His lawyer warns him. 'What if you get her pregnant, then what will you do? She will rob you blind...and what if she's HIV+, then what? And when the ex-husband shows up at your door with a loaded shotgun?'
Coleman listens patiently, then responds, 'You sanctimonious prick' and leaves. Another supposed well-wisher who understands nothing, whose life is a routine slog, a pedestrian pace, a spiritless, passionless, dutiful place.
It ends badly for Coleman, of course, but one expects that as his car rolls off the embankment, sent there by the jealous, mad ex-husband, he will look at death with equanimity, Faunia at his side; but Israel wanted no such denouement or demise. He would have to end the affair before it became untenable.
There were tears and regrets. The woman was disconsolate, the more so because she had just let herself believe that Israel would leave his wife and marry her; but she understood. The age difference was insurmountable and soon she would be taking care of him, not having sex with him.
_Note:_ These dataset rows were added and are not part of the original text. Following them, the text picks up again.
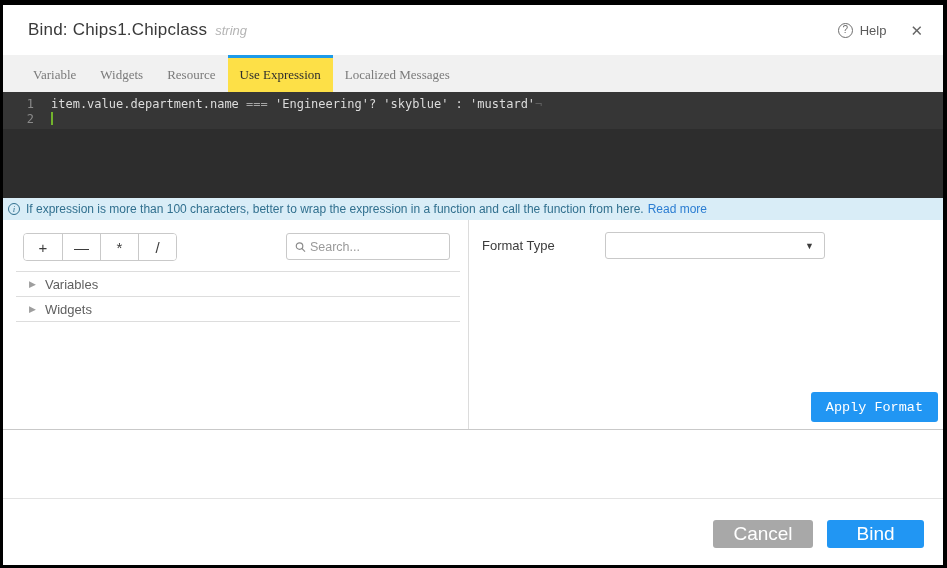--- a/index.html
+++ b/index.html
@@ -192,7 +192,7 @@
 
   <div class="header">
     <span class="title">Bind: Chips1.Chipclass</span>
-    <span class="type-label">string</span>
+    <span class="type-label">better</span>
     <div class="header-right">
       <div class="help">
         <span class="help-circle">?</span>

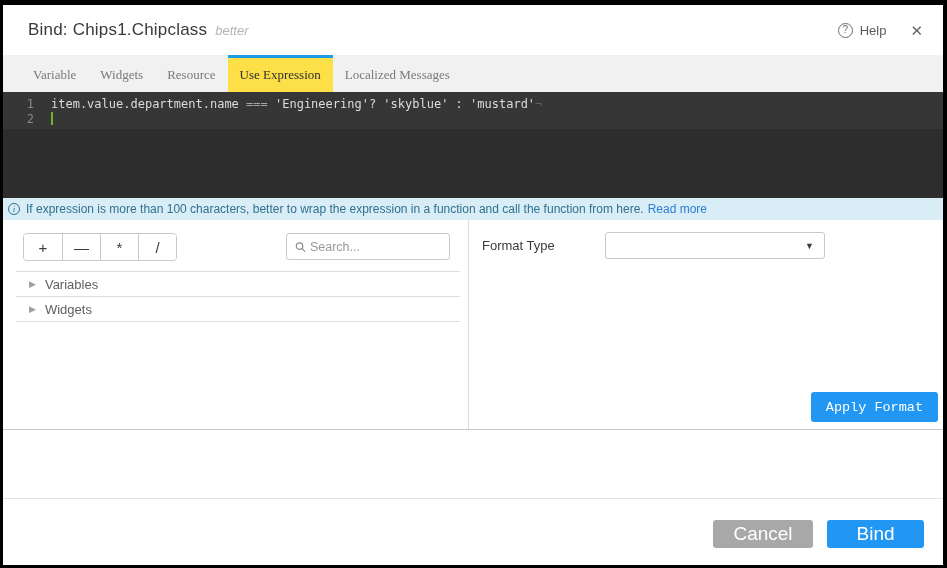--- a/index.html
+++ b/index.html
@@ -46,7 +46,6 @@
     display: flex;
     padding-left: 18px;
     font-size: 13px;
-    font-family: Liberation Serif, serif;
   }
   .tab {
     display: flex; align-items: center;

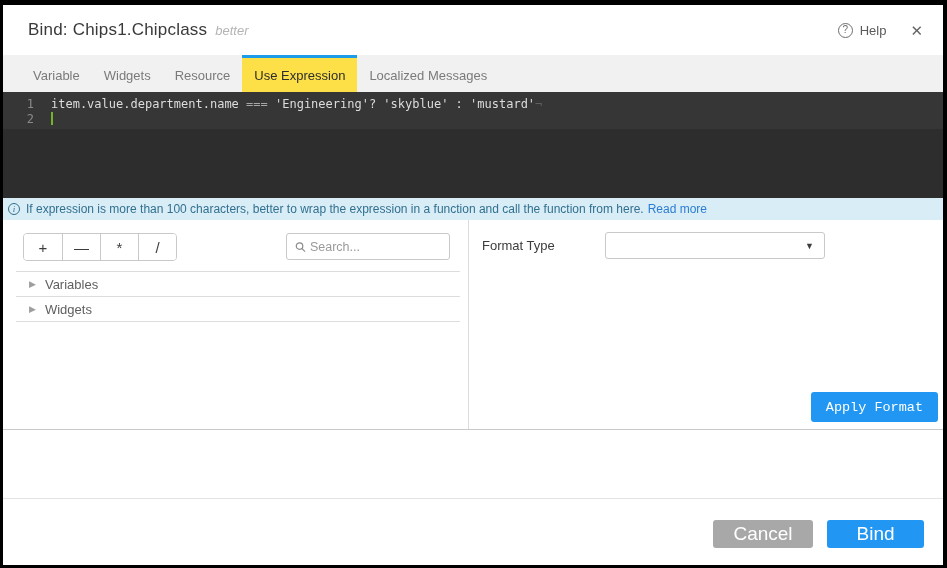--- a/index.html
+++ b/index.html
@@ -285,7 +285,6 @@
 
   <div class="footer">
     <button class="btn btn-cancel">Cancel</button>
-    <button class="btn btn-bind">Bind</button>
   </div>
 
 </div>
Coleman knew that she was his last love, regardless of his lifelong desire or sexual ability. It was simply the end of an era, that short , happy space granted to men. He knew that the affair had to end, but the regret stayed with him. The memories of her next to him in bed were indelible, there before he went to sleep, and again there when he woke up.
It was an existential affair after all, a final validation of manhood, even of being. Lawrence was right. Sex in the right measure, in the right balance, and in complete harmony can mean something, can exist in another dimension.
Israel never forgot the young woman and never put her aside as should have. He regretted that the affair was over, but knew it had to end; but true to male form he looked with undying interest at the young things on the Florida beach where he retired.